**EXERCICES À FAIRE**
- A) Dans l'article sur les émeutes de Bruxelles, relevez tous les lieux des quartiers où, d'après l'auteur, on ne parlait que de ce match.
- B) Reprenez l'article sur les émeutes de Bruxelles à partir de sa dernière phrase et poursuivez-le.

**TEXTE SOURCE**
- - - - - - -

Un triple couac à éviter

Nicolas Keszei

Que s’est-il passé samedi dernier?

Les émeutes qui ont secoué Bruxelles samedi soir après la qualification du Maroc au Mondial 2018 auraient pu être évitées. Ces événements auraient dû être mieux gérés, encadrés.

Avant toutes choses, il convient de rappeler que rien ne permettra jamais de justifier une telle violence, quel que fut le rôle joué – ou non – par les autorités et par la police. Mais pour éviter que cela ne se reproduise encore, il convient de tirer des leçons de ce qui s’apparente furieusement à un triple couac. Le premier est un manque de prévision qui n’a pas permis aux autorités de voir ce match arriver. Personne n’a perçu le risque potentiel de voir des milliers de gens déferler dans les rues pour fêter la première qualification du Maroc depuis vingt ans. Or, dans les quartiers, de cafés en bistrots, de ruelles en passages, on ne parlait que de ça. Une présence policière "à l’ancienne" façon agent de quartier aurait permis de "sentir" l’événement arriver.

Chacun dans cette ville a droit à de la sérénité, tout le temps. C’est un droit. Et un devoir pour les autorités.

Le deuxième couac est humain. Un policier, lien essentiel entre le bourgmestre et les polices locales présentes sur le terrain, manquait à l’appel. Son absence non justifiée – et non justifiable – a sans doute pesé lourd à l’heure de trouver une parade à une situation en train de dégénérer.

- - - - - - -

**ENTRÉES DE DONNÉES**

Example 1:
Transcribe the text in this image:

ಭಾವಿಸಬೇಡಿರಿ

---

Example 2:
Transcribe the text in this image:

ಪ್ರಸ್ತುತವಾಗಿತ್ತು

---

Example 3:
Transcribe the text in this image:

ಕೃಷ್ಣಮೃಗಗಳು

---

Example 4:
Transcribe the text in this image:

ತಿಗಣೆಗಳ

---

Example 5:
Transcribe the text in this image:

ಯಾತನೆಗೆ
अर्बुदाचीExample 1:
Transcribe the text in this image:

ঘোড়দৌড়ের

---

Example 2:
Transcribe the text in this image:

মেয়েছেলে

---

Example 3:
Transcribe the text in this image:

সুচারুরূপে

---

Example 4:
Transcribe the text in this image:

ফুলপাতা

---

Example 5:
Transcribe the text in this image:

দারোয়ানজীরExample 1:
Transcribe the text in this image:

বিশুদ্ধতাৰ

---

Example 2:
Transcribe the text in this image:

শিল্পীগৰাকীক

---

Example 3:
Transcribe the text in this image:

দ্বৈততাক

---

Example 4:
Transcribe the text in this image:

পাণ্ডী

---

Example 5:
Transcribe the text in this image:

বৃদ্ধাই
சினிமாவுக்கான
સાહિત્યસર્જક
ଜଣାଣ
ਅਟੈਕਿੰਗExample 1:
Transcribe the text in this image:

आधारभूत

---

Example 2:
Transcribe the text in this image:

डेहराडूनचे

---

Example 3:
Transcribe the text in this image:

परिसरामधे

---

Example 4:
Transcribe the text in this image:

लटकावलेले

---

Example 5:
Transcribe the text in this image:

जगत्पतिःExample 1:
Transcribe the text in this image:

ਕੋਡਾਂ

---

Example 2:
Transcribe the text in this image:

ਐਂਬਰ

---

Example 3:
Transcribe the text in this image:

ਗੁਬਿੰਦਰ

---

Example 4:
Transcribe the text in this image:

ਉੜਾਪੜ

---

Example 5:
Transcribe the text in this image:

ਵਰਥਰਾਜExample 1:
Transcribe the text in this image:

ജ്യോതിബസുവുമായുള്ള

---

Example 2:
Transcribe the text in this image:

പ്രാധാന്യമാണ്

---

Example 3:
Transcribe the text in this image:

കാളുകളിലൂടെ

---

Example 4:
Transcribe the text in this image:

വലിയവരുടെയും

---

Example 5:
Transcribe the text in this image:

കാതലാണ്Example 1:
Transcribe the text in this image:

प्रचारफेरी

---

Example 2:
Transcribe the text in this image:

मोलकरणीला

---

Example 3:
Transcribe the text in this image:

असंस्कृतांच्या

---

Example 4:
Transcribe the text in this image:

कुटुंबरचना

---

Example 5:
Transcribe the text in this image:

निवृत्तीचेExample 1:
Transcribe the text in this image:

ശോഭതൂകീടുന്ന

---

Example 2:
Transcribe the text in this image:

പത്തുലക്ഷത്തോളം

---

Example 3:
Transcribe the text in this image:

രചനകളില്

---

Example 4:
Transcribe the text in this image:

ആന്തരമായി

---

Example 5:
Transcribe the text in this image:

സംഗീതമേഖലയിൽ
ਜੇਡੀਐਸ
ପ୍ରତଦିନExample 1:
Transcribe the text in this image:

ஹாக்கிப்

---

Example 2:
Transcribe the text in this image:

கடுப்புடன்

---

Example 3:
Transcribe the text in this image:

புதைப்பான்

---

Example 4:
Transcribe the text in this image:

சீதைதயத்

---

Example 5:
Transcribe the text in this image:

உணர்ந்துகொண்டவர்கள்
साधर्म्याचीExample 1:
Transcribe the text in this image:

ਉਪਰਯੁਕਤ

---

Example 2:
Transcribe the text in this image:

- - - - - - -

**RÉPONSES**
- A) cafés, bistrots, ruelles, passages

- B)
Le troisième couac découle du premier. Comme personne n’a vu le match arriver, les policiers étaient en sous-effectif sur le terrain. Résultat des courses? Les hommes de loi ont reçu l’ordre de "garder la ligne". C’est du jargon policier, mais il est compréhensible. Trop peu nombreux, les policiers ont reçu l’ordre de ne pas aller au-delà d’Anneessens, livrant une partie de la ville aux pilleurs. C’est dommageable. Et inquiétant. Cela indique également qu’il existe à Bruxelles des zones de non-droit.

Concernant cette partie de la ville, la situation est connue et les signaux d’alarme clignotent depuis longtemps. Des solutions existent et elles ne passent pas nécessairement par du répressif. Il peut être question de préventif, il doit être question de dialogue. Et de proximité. Comme les policiers, ces agents de quartier à l’ancienne font défaut. Les éducateurs s’en plaignent, ils n’ont plus de relais et ce qui se passe au cœur des quartiers ne remonte plus, tout reste dans la cocotte, comme un bon plat qui mijote, longtemps. Et quand la pression est trop forte, le couvercle saute et les vitrines explosent. Ce n’est pas acceptable. Les habitants de Bruxelles doivent pouvoir vivre en sécurité, partout. Et chacun dans cette ville a droit à de la sérénité, tout le temps. C’est un droit. Et un devoir pour les autorités.